The Tiger I was a German heavy tank of World War II deployed from 1942 in Africa and Europe, usually in independent heavy tank battalions. Its final designation was Panzerkampfwagen VI Tiger Ausf. E often shortened to Tiger. The Tiger I gave the Wehrmacht its first armoured fighting vehicle that mounted the 8.8 cm KwK 36 gun.
1,347 were built between August 1942 and August 1944. It carried a crew of 5 (driver, radio operator, gunner, commander and loader), and was powered by a water-cooled V-12 engine, taking to speeds up to 28 m.p.h. (45 k.m.p.h.), and alonng with its feared main weapon carried two 7.92mm MG-34 machine guns, used in close combat situations. While the Tiger I has been called an outstanding design for its time, it was arguably over-engineered using expensive materials and labour-intensive production methods.

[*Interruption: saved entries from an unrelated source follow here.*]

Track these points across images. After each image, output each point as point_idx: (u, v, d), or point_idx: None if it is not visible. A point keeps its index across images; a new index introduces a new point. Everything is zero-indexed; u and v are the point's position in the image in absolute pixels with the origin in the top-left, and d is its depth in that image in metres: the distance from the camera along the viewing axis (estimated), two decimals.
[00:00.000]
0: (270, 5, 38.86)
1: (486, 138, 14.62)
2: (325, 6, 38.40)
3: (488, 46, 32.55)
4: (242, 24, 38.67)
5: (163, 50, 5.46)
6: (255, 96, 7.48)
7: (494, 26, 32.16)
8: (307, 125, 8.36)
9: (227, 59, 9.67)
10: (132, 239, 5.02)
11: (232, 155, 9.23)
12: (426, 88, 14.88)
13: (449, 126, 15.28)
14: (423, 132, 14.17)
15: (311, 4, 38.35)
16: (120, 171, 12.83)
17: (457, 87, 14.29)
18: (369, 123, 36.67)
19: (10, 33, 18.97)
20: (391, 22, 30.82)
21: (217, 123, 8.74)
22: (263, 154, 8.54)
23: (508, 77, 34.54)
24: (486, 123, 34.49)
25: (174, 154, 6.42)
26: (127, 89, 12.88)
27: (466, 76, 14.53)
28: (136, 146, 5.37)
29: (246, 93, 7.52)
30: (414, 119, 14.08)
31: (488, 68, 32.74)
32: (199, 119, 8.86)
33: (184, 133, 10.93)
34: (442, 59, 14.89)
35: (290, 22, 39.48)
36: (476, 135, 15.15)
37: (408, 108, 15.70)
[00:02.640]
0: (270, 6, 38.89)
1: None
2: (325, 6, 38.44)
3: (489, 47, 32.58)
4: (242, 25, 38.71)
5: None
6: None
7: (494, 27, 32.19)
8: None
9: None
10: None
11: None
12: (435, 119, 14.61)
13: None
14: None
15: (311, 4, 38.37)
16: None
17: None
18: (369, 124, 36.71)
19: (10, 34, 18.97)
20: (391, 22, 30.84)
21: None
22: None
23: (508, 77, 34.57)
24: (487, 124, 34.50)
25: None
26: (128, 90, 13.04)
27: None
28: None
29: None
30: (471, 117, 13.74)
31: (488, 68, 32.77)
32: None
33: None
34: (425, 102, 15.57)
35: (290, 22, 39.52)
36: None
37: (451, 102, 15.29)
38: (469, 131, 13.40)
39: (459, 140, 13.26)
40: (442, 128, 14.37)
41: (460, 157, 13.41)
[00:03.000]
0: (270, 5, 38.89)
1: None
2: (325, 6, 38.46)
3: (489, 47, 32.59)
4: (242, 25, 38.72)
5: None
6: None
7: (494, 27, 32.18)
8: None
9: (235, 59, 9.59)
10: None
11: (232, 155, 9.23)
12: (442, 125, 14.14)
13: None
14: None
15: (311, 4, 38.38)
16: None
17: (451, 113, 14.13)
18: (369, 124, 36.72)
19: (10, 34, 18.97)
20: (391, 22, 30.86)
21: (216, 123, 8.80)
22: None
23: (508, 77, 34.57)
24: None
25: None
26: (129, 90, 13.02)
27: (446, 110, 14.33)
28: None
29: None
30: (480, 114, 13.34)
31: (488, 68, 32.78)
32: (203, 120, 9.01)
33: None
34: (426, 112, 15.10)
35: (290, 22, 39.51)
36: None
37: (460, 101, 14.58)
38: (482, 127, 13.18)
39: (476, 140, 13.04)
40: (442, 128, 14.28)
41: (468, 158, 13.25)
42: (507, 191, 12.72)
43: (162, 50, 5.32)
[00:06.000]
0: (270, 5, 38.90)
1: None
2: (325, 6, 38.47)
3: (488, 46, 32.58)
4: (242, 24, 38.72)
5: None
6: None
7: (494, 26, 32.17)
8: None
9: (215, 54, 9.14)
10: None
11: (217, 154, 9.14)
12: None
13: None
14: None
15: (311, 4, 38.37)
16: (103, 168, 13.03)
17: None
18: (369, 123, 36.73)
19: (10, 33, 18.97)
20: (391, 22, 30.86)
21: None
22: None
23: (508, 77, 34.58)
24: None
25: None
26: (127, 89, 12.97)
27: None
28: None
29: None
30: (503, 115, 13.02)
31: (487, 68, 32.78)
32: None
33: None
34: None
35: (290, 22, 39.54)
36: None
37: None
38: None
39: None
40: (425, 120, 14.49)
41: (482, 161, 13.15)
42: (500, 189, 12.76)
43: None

The Tiger was prone to certain types of track failures and breakdowns, and was limited in range by its high fuel consumption.

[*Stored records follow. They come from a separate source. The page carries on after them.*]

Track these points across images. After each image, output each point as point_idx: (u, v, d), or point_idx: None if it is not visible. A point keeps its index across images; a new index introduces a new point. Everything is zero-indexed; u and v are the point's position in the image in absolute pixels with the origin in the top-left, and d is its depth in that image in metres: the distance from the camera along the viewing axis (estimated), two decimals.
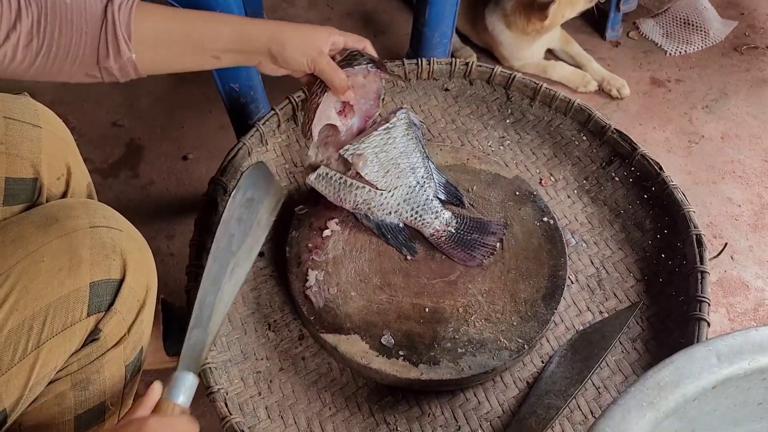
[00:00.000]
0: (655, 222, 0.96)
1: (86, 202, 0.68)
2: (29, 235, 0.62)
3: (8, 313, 0.60)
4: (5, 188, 0.66)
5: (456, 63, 1.09)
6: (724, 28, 1.70)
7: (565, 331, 0.88)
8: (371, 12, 1.80)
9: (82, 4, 0.65)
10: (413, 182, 0.89)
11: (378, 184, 0.87)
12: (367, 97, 0.86)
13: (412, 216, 0.89)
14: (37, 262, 0.61)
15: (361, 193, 0.87)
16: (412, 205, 0.89)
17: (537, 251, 0.91)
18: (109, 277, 0.65)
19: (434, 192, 0.91)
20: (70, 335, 0.63)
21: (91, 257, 0.64)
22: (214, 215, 0.93)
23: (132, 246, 0.68)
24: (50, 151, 0.69)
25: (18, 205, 0.68)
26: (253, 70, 1.14)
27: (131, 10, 0.67)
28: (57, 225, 0.64)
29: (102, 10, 0.65)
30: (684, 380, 0.57)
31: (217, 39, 0.72)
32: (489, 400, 0.83)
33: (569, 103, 1.05)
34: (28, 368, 0.62)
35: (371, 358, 0.80)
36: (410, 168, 0.89)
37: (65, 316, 0.63)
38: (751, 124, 1.53)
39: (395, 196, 0.88)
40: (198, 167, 1.45)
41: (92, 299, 0.64)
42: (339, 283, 0.87)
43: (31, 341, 0.61)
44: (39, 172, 0.68)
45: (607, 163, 1.03)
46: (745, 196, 1.40)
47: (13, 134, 0.66)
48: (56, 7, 0.63)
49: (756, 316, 1.22)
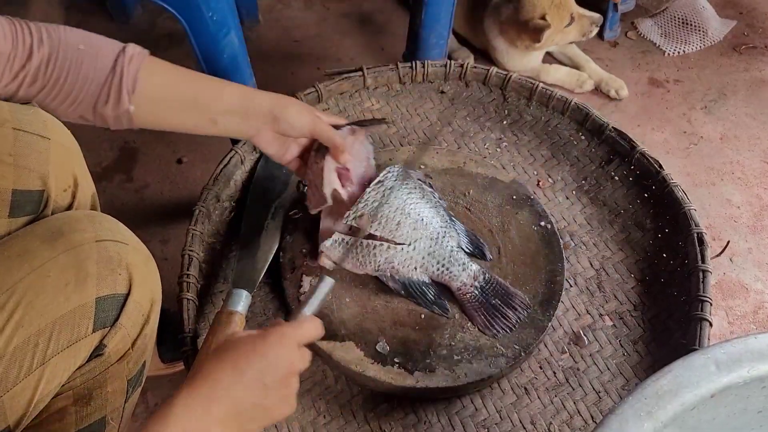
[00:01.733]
0: (655, 221, 0.95)
1: (91, 214, 0.67)
2: (35, 250, 0.61)
3: (14, 330, 0.58)
4: (12, 200, 0.65)
5: (451, 65, 1.08)
6: (723, 27, 1.69)
7: (563, 335, 0.87)
8: (367, 13, 1.79)
9: (95, 52, 0.66)
10: (433, 233, 0.85)
11: (395, 237, 0.84)
12: (359, 159, 0.86)
13: (438, 270, 0.84)
14: (43, 277, 0.60)
15: (381, 251, 0.84)
16: (437, 258, 0.84)
17: (534, 256, 0.90)
18: (115, 292, 0.64)
19: (457, 242, 0.87)
20: (75, 351, 0.62)
21: (97, 272, 0.63)
22: (206, 224, 0.92)
23: (137, 259, 0.67)
24: (58, 162, 0.68)
25: (23, 217, 0.67)
26: (247, 72, 1.13)
27: (141, 64, 0.68)
28: (63, 239, 0.62)
29: (113, 60, 0.67)
30: (682, 389, 0.56)
31: (221, 100, 0.73)
32: (486, 406, 0.82)
33: (566, 102, 1.04)
34: (33, 385, 0.61)
35: (366, 365, 0.79)
36: (424, 217, 0.86)
37: (71, 332, 0.61)
38: (750, 124, 1.52)
39: (418, 250, 0.85)
40: (193, 170, 1.44)
41: (98, 315, 0.63)
42: (333, 289, 0.85)
43: (37, 358, 0.60)
44: (46, 184, 0.67)
45: (606, 162, 1.02)
46: (744, 198, 1.39)
47: (22, 146, 0.65)
48: (68, 52, 0.65)
49: (755, 318, 1.21)
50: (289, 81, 1.62)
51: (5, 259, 0.61)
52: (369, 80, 1.09)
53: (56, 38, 0.66)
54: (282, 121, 0.76)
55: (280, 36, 1.73)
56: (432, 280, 0.85)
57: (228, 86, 0.75)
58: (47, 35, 0.65)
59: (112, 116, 0.69)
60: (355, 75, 1.08)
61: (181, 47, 1.67)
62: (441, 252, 0.84)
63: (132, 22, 1.72)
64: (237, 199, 0.98)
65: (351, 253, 0.84)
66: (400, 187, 0.86)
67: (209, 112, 0.74)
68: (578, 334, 0.87)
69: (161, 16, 1.75)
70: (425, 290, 0.84)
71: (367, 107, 1.10)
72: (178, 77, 0.73)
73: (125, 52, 0.67)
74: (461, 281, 0.84)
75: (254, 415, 0.57)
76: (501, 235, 0.92)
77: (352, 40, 1.72)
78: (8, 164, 0.64)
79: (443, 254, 0.84)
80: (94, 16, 1.72)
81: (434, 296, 0.84)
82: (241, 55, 1.09)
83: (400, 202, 0.85)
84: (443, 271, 0.84)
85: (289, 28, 1.75)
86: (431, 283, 0.85)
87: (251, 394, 0.56)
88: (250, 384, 0.56)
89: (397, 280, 0.84)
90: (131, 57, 0.68)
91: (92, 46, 0.67)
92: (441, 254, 0.84)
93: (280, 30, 1.74)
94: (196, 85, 0.73)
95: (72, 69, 0.65)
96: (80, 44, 0.66)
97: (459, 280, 0.84)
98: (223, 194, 0.96)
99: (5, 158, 0.64)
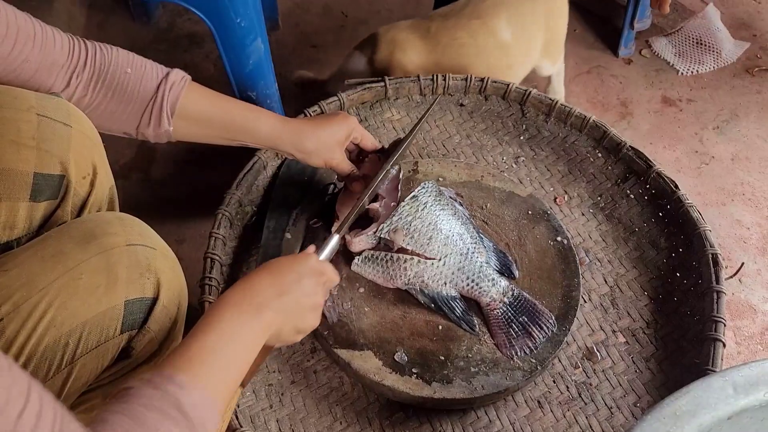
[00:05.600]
0: (670, 240, 0.96)
1: (122, 217, 0.69)
2: (68, 252, 0.63)
3: (46, 329, 0.60)
4: (33, 183, 0.67)
5: (471, 78, 1.10)
6: (737, 49, 1.71)
7: (577, 350, 0.89)
8: (385, 20, 1.80)
9: (140, 76, 0.74)
10: (463, 249, 0.87)
11: (426, 252, 0.85)
12: (390, 195, 0.90)
13: (468, 285, 0.86)
14: (76, 279, 0.62)
15: (412, 265, 0.85)
16: (467, 273, 0.86)
17: (550, 271, 0.91)
18: (143, 295, 0.66)
19: (486, 259, 0.88)
20: (103, 352, 0.64)
21: (127, 276, 0.65)
22: (228, 229, 0.94)
23: (165, 265, 0.69)
24: (78, 149, 0.70)
25: (44, 202, 0.69)
26: (271, 79, 1.14)
27: (181, 90, 0.76)
28: (95, 242, 0.64)
29: (156, 85, 0.75)
30: (701, 410, 0.57)
31: (252, 134, 0.82)
32: (500, 418, 0.83)
33: (584, 119, 1.05)
34: (61, 383, 0.62)
35: (384, 374, 0.81)
36: (455, 233, 0.87)
37: (100, 333, 0.63)
38: (761, 146, 1.53)
39: (447, 265, 0.86)
40: (211, 172, 1.45)
41: (126, 317, 0.65)
42: (353, 299, 0.87)
43: (66, 356, 0.62)
44: (67, 170, 0.69)
45: (622, 181, 1.03)
46: (754, 219, 1.40)
47: (45, 131, 0.67)
48: (116, 73, 0.73)
49: (763, 340, 1.23)
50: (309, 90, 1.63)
51: (39, 260, 0.63)
52: (390, 91, 1.10)
53: (108, 58, 0.73)
54: (301, 161, 0.86)
55: (299, 41, 1.74)
56: (461, 295, 0.87)
57: (259, 119, 0.82)
58: (100, 53, 0.73)
59: (152, 135, 0.78)
60: (377, 85, 1.09)
61: (202, 48, 1.68)
62: (470, 267, 0.86)
63: (153, 23, 1.74)
64: (258, 205, 1.00)
65: (381, 267, 0.86)
66: (434, 203, 0.88)
67: (240, 140, 0.83)
68: (591, 349, 0.88)
69: (182, 17, 1.77)
70: (454, 305, 0.85)
71: (387, 117, 1.11)
72: (215, 105, 0.80)
73: (168, 79, 0.75)
74: (491, 296, 0.85)
75: (292, 309, 0.65)
76: (518, 249, 0.93)
77: None
78: (31, 147, 0.66)
79: (473, 270, 0.86)
80: (115, 15, 1.73)
81: (462, 311, 0.85)
82: (266, 61, 1.10)
83: (432, 218, 0.87)
84: (473, 287, 0.86)
85: (308, 33, 1.76)
86: (460, 298, 0.86)
87: (289, 291, 0.65)
88: (289, 285, 0.65)
89: (426, 294, 0.85)
90: (173, 83, 0.75)
91: (138, 69, 0.74)
92: (471, 269, 0.86)
93: (299, 35, 1.76)
94: (231, 114, 0.81)
95: (118, 90, 0.73)
96: (128, 68, 0.73)
97: (488, 295, 0.85)
98: (245, 199, 0.98)
99: (28, 142, 0.66)
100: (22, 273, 0.61)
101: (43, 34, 0.69)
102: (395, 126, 1.10)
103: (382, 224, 0.86)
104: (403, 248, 0.85)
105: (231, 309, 0.60)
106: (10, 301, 0.60)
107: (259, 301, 0.62)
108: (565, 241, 0.94)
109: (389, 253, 0.86)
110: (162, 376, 0.52)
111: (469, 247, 0.87)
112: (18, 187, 0.66)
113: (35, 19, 0.69)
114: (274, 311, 0.63)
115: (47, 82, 0.70)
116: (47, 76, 0.70)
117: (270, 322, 0.63)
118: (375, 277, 0.87)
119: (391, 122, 1.11)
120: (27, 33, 0.67)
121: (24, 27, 0.67)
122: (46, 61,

It was expensive to maintain, but generally mechanically reliable. Also being difficult to transport, and vulnerable to immobilisation when mud, ice, and snow froze between its overlapping and interleaved Schachtellaufwerk-pattern road wheels, often jamming them solid, made the effectiveness of this fearsome weapon less potent. This was a problem on the Eastern Front in the muddy spring season and during periods of extreme cold.

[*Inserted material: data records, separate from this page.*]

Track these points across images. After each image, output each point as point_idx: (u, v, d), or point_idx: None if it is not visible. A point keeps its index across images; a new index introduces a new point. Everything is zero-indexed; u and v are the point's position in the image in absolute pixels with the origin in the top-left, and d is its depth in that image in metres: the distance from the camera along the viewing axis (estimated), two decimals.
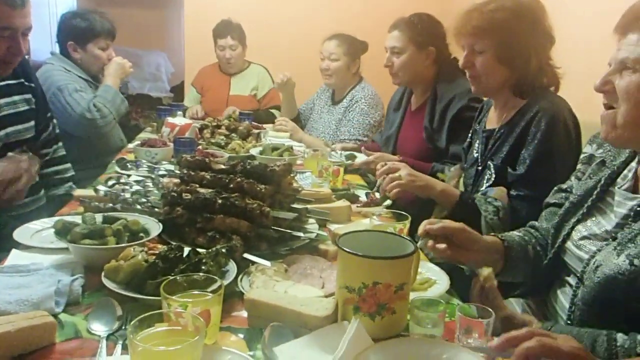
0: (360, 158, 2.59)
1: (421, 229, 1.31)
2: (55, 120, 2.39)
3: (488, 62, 1.75)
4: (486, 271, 1.25)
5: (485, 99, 2.00)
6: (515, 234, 1.49)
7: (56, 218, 1.51)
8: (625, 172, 1.28)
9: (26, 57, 2.11)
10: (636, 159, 1.26)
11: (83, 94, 2.82)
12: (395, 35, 2.52)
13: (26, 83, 2.15)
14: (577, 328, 1.16)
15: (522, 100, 1.77)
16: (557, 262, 1.38)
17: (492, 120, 1.89)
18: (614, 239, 1.19)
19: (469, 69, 1.81)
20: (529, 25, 1.71)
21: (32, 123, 2.14)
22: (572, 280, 1.33)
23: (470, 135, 2.04)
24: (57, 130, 2.39)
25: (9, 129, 2.01)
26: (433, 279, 1.35)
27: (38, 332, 1.00)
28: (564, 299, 1.35)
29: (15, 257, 1.38)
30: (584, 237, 1.30)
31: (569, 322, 1.27)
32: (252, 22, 4.10)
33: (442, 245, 1.29)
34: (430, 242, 1.30)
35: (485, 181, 1.78)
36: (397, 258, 1.07)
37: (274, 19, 4.56)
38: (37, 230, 1.52)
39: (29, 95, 2.14)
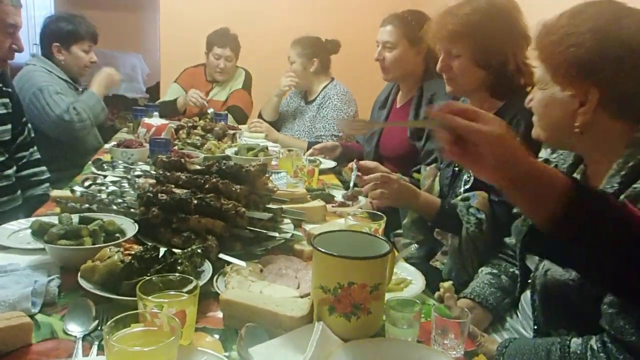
0: (326, 164, 2.63)
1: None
2: (30, 125, 2.42)
3: (464, 65, 1.75)
4: (447, 284, 1.29)
5: (462, 98, 2.03)
6: (485, 273, 1.54)
7: (33, 219, 1.50)
8: (575, 174, 1.31)
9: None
10: (584, 161, 1.30)
11: (63, 97, 2.85)
12: (388, 30, 2.52)
13: (4, 88, 2.19)
14: (534, 340, 1.20)
15: (499, 101, 1.78)
16: (523, 268, 1.42)
17: None
18: None
19: (445, 72, 1.82)
20: (504, 26, 1.71)
21: (9, 126, 2.18)
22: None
23: None
24: (32, 135, 2.42)
25: None
26: (409, 279, 1.36)
27: (15, 333, 1.00)
28: (525, 304, 1.39)
29: None
30: None
31: (535, 326, 1.30)
32: (228, 25, 4.09)
33: None
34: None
35: (462, 182, 1.78)
36: (372, 258, 1.08)
37: (250, 23, 4.56)
38: (14, 231, 1.52)
39: (6, 100, 2.18)
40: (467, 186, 1.76)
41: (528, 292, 1.40)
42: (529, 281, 1.37)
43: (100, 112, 2.96)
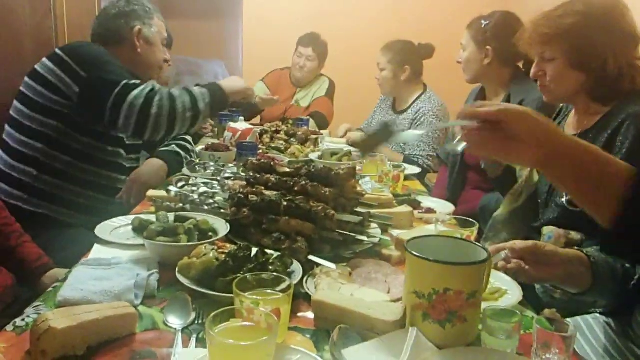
0: (411, 170, 2.60)
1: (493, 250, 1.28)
2: None
3: (559, 69, 1.68)
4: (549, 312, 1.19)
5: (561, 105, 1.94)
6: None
7: (132, 216, 1.58)
8: None
9: None
10: None
11: None
12: (465, 33, 2.58)
13: None
14: None
15: (604, 106, 1.68)
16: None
17: (571, 125, 1.81)
18: None
19: (540, 79, 1.75)
20: (603, 26, 1.62)
21: None
22: None
23: None
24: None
25: None
26: (504, 289, 1.31)
27: (121, 322, 1.05)
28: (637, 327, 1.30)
29: (97, 251, 1.46)
30: None
31: None
32: (310, 31, 4.15)
33: (515, 262, 1.25)
34: (502, 264, 1.26)
35: (565, 192, 1.70)
36: (470, 264, 1.05)
37: (332, 30, 4.60)
38: (115, 227, 1.60)
39: None
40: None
41: None
42: None
43: None
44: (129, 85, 2.02)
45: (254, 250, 1.31)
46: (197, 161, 2.42)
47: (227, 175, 2.04)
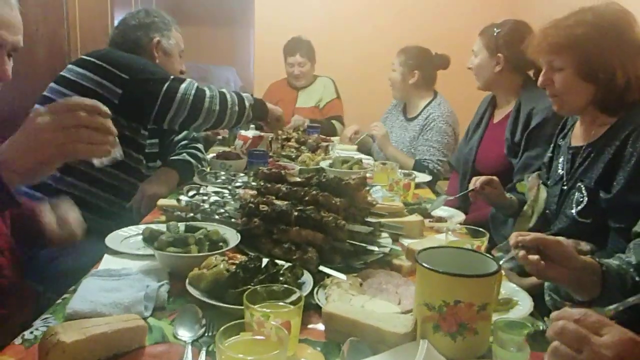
0: (422, 177, 2.60)
1: (512, 240, 1.26)
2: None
3: (568, 79, 1.67)
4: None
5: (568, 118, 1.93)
6: (612, 261, 1.38)
7: (143, 226, 1.58)
8: None
9: None
10: None
11: None
12: (477, 40, 2.57)
13: None
14: None
15: (611, 117, 1.67)
16: None
17: (578, 136, 1.79)
18: None
19: (548, 87, 1.74)
20: (612, 38, 1.61)
21: (157, 140, 2.42)
22: None
23: (551, 150, 1.97)
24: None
25: None
26: (515, 300, 1.30)
27: (131, 335, 1.05)
28: None
29: (107, 261, 1.47)
30: None
31: None
32: (321, 38, 4.18)
33: (535, 256, 1.22)
34: (522, 253, 1.23)
35: (574, 203, 1.68)
36: (480, 276, 1.04)
37: (343, 36, 4.62)
38: (126, 237, 1.60)
39: None
40: (580, 207, 1.65)
41: None
42: None
43: None
44: (177, 79, 2.14)
45: (265, 261, 1.30)
46: (208, 170, 2.43)
47: (238, 184, 2.04)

The tank was given its nickname "Tiger" by Ferdinand Porsche, and the Roman numeral was added after the later Tiger II entered production. The initial designation was Panzerkampfwagen VI Ausführung H (Panzer VI version H, abbreviated PzKpfw VI Ausf. H) where 'H' denoted Henschel as the designer/manufacturer. It was classified with ordnance inventory designation SdKfz 182. The tank was later re-designated as PzKpfw VI Ausf. E in March 1943, with ordnance inventory designation SdKfz 181. Mid-production Tiger I's have the second design turret with the smaller cupola but retain the rubber-rimmed roadwheels.